- Predecessor: Paser II?
- Successor: Setau?
- Dynasty: 19th Dynasty
- Pharaoh: Ramesses II

= Huy (Viceroy of Kush) =

Ancient Egyptian official, viceroy of Kush

Huy was Viceroy of Kush during the reign of Ramesses II. He may have served either before or after Setau.
Huy was also Mayor of Tjarw and a royal messenger to the Hatti.

According to an inscription, he escorted Queen Maathorneferure from Hatti to Egypt.
His titles include: Stablemaster of the Residence of Ramesses II, Royal Envoy to every foreign country, Viceroy of Kush, superintendent of the Southern Desert Lands, Fanbearer on the king's Right Hand.

==Monuments==
Viceroy Huy is known from several sources:
- Inscription near Aswan, along the ancient road (LH 25) Inscription next to a cartouche of the King
- Sehel, Graffito (LH 26) The Viceroy appears twice in the company of Ramesses II.
- Sehel Graffito (LH 27) The Viceroy adores the royal Cartouche. The King offers to the Khnum and Anuqet.
- Sehel Graffito (LH 28) The Viceroy appears before the seated King.
- Sehel Graffito (LH 29) The Viceroy adores the royal Cartouche.
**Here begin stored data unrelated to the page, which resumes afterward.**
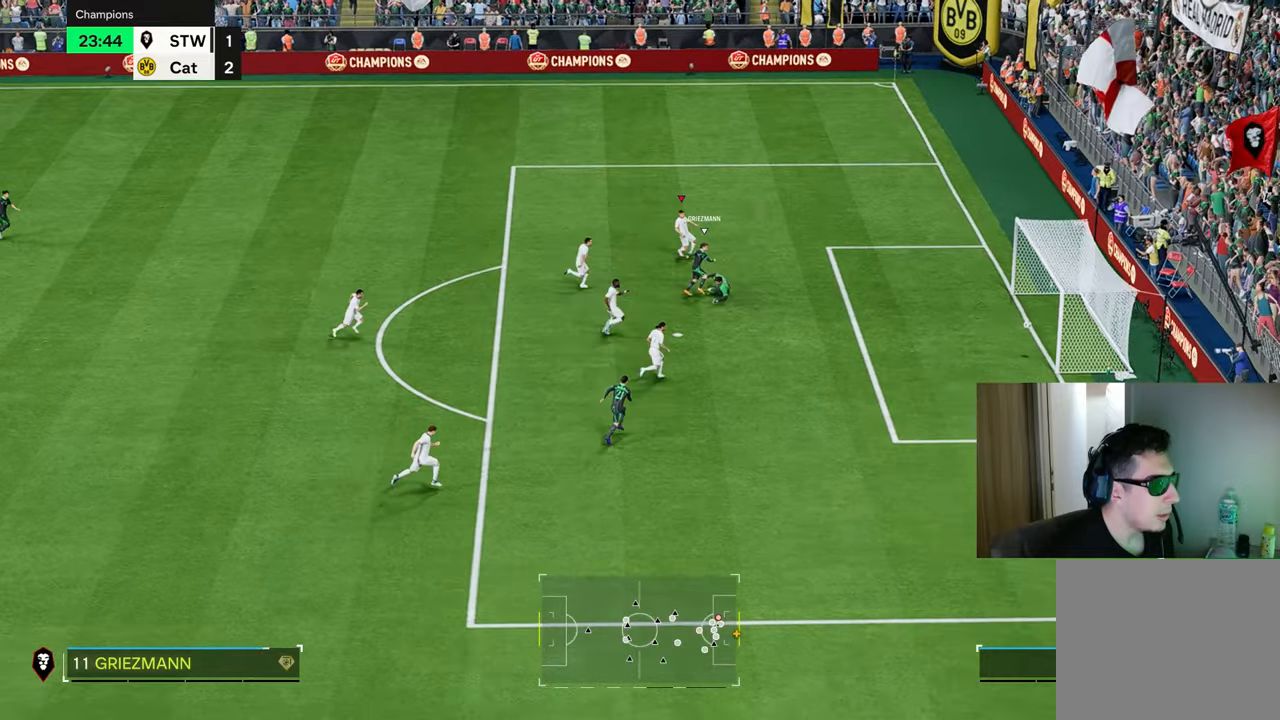
{"buttons": [], "left_stick": "center", "right_stick": "center", "events": [[184, "TRIANGLE", "up"], [250, "left_stick", "center"], [267, "R1", "up"]]}
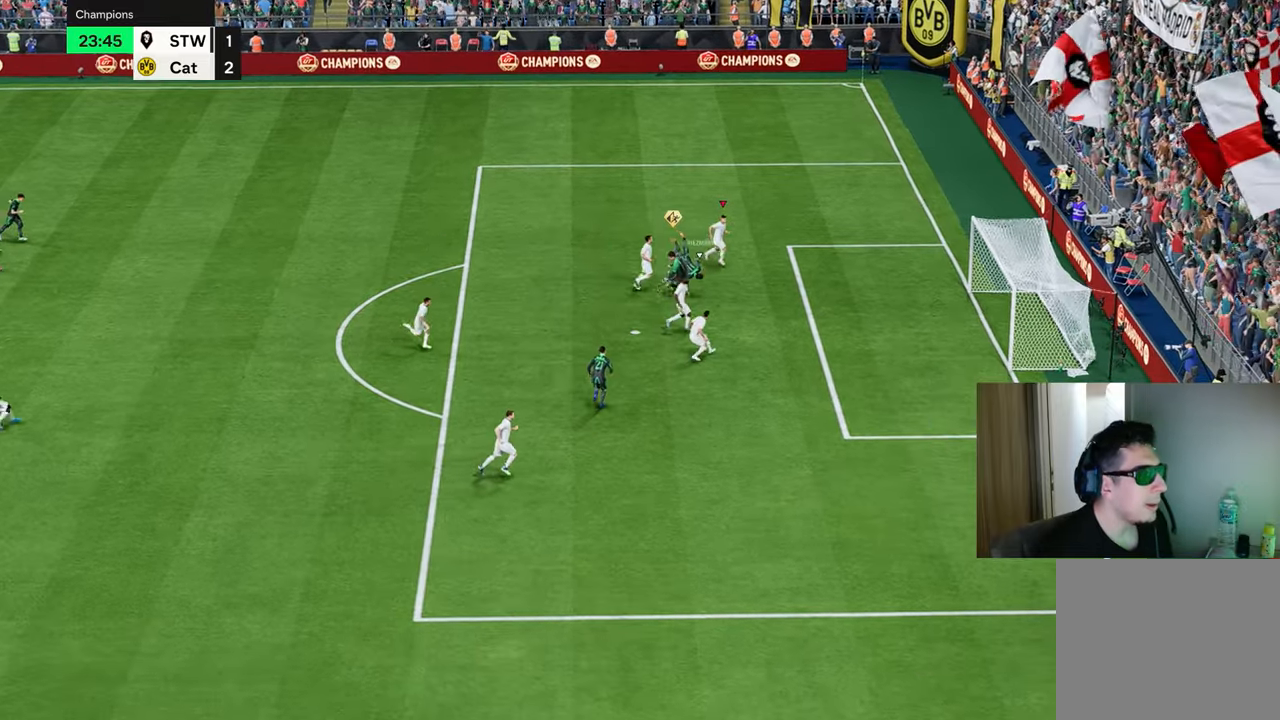
{"buttons": ["CROSS"], "left_stick": "center", "right_stick": "center", "events": [[83, "CROSS", "down"], [183, "CROSS", "up"], [450, "CROSS", "down"]]}
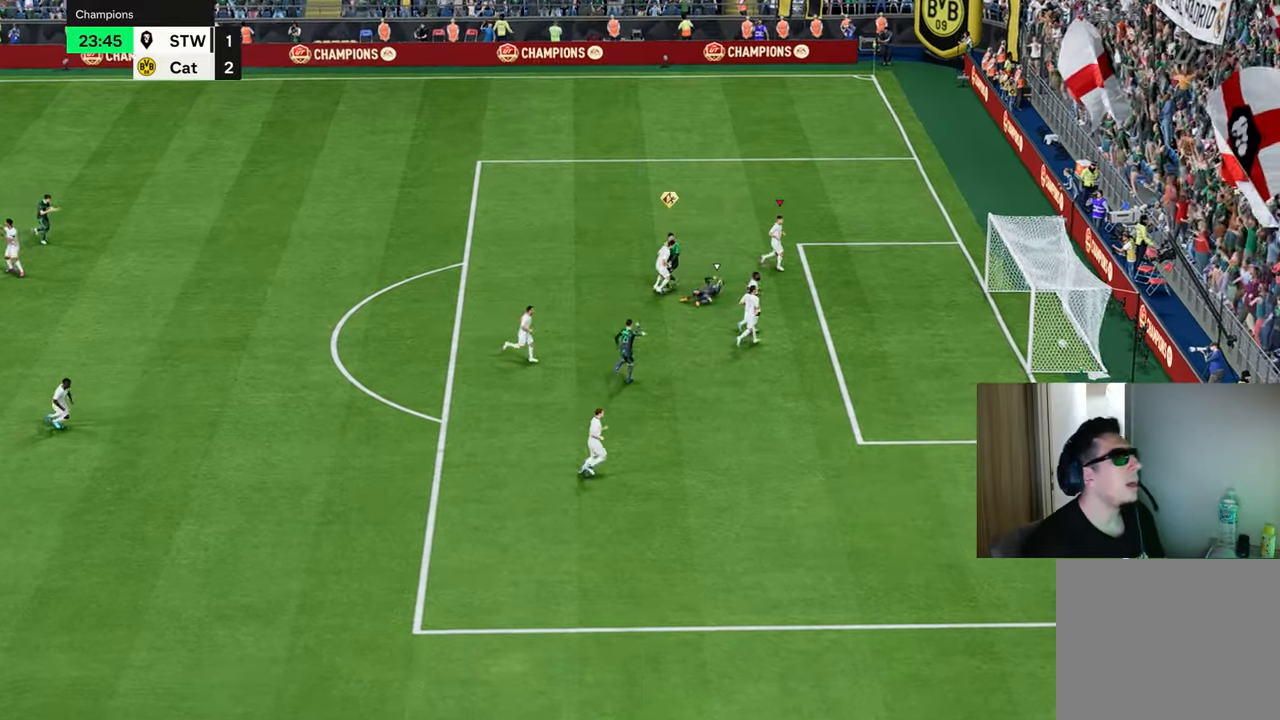
{"buttons": [], "left_stick": "center", "right_stick": "center", "events": [[50, "CROSS", "up"], [117, "CROSS", "down"], [217, "CROSS", "up"], [317, "CROSS", "down"], [401, "CROSS", "up"]]}
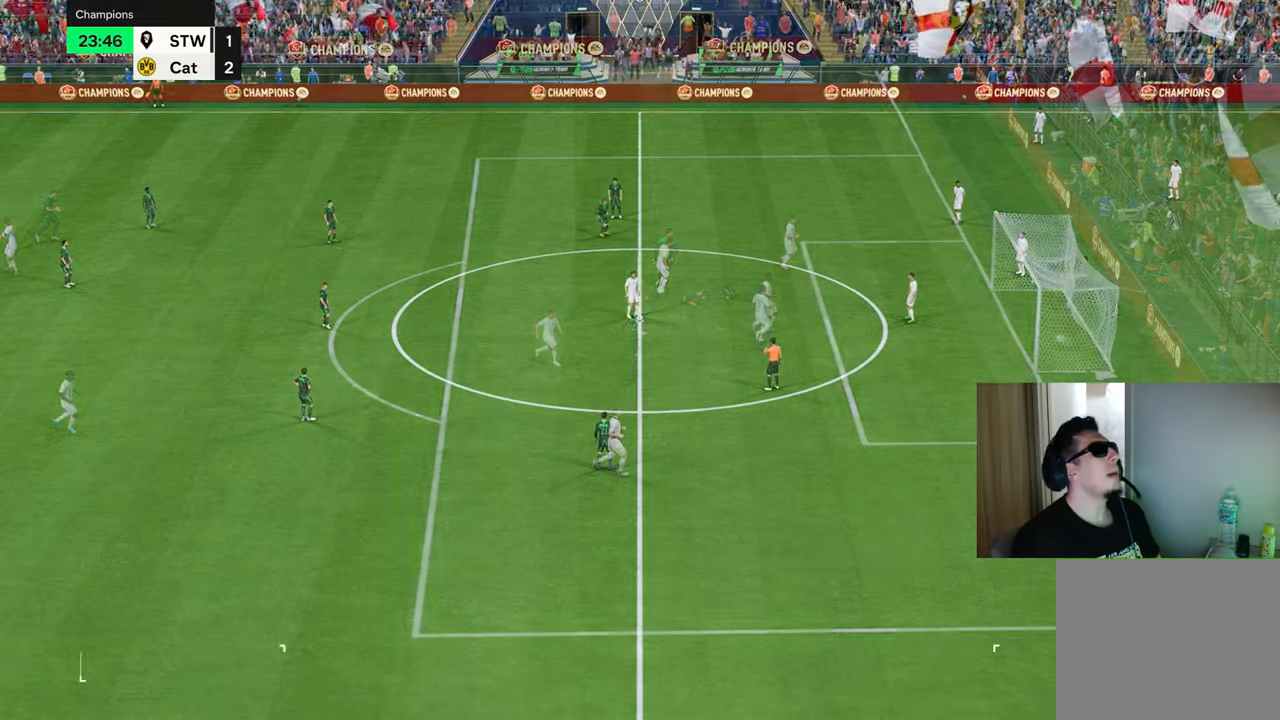
{"buttons": [], "left_stick": "center", "right_stick": "center", "events": [[400, "CROSS", "down"], [433, "CROSS", "up"]]}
Further attestations of Huy appear at the fortress of Buhen and in Lower Nubia
- Huy appear with the Viceroy Heqanakht on a doorjamb in Buhen. The scene is damaged and the only visible title of Huy is that of fanbearer.
- Huy appears with the Mayor Pen-mehy on a lintel in Buhen
- A stela now in Berlin (17332) and originating in Lower Nubia shows Huy seated. He is receiving offerings the Draughtsman Khety, son of Paser. The text records many of his titles, and the fact that he traveled to Hatti to retrieve the "Chief Lady".